Wednesday, September 16, 2009

Margolis and Fisher - Unlocking the Clubhouse: Women in Computing

Hmmm. That is my general sentiment after reading Unlocking the Clubhouse. I finally got my copy of Unlocking the Clubhouse: Women in Computing by Margolis and Fisher in from Amazon earlier this week and read and took notes on it. I have mixed feelings about it. A lot of the points the made were valid, but many of them... I disagree with.

One of the biggest things that I took issue with was inconsistency between claims and statistics. "The practice of grouping computer science with math and science, both informally and organizationally, may exacerbate the gender gap in computing." (Margolis and Fisher p. 37) Not even 20 pages later, they present a table of statistics and percentages of the attractions of programming to men and women according to a survey. 6% of men and 29% of women say that the fact that programming is math related is one reason it is attractive to them.

A more significant thing that I took issue with, is the implication that men and women are really, truly different. Margolis and Fisher discuss this at the beginning of Unlocking the Clubhouse:

"It's too easy to fall into thinking that 'women are this way and men are that way' – to simplify the categories and underplay all the contradictions and differences within each individual and within each gender. At the same time, it is misleading to see women as sharing no unifying experiences." (p. 9)

"Throughout our study, we have worked hard to capture both gender differences and also the wide range of often contradictory experiences women have." (p. 10)

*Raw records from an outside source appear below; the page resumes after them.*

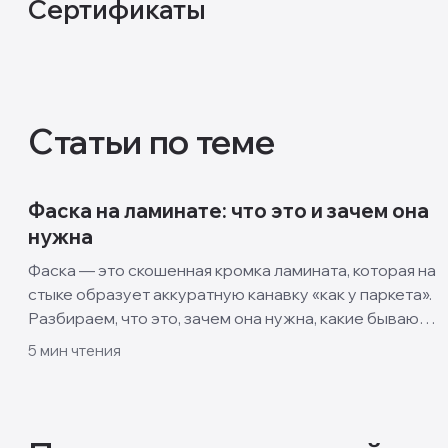
Сертификаты
Статьи по теме
Фаска на ламинате: что это и зачем она
нужна
Фаска — это скошенная кромка ламината, которая на
стыке образует аккуратную канавку «как у паркета».
Разбираем, что это, зачем она нужна, какие бывают
виды и когда лучше взять ламинат без фаски.
5
мин чтения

But, I think that they do fall into thinking that "women are this way and men are that way." Much of the book is focused on gender differences rather than on how culture has led to women avoiding computer science. One of the claims they make is the following:

“To spark and engage girls' interest and engagement in computing, we believe that computer science must be viewed as a fully human discipline that, while highly technical, is linked to other arenas and people.” (p. 120)

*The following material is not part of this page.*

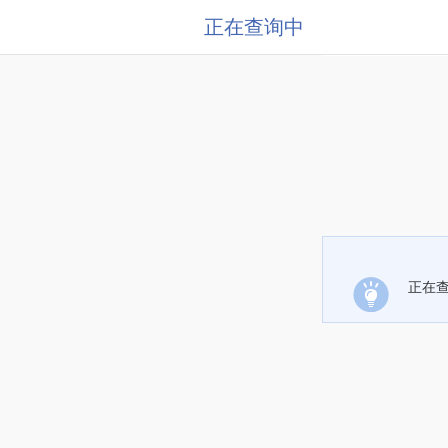
正在查询中
正在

When I was a freshman in the Freshman Immigration Course (FIC) which is discussed in Margolis and Fisher, we had a speaker come and talk to us. At the end of his talk he focused on getting women interested in CS and made the claim that most women go into CS because they want to apply it to another field. Every single woman and many of the men in that room was absolutely shocked and offended by this statement. Most of us wanted to pursue careers as Software Engineers because we like to code, not write software for hospitals because it helped people. And while it may be important to some people to know that what they study can be applied to the real world, it is not only women who feel that way, and it is certainly not the majority of women (at least at CMU).

This same sentiment is expressed in Margolis and Fisher, and I am offended by it. It seems very sexist and seems to imply that women can't or shouldn't pursue the traditional CS jobs at tech companies. All throughout the book I found this implication of gender differences being the cause of low female participation in CS and that is not what I believe is the main cause of women's low enrollment in CS.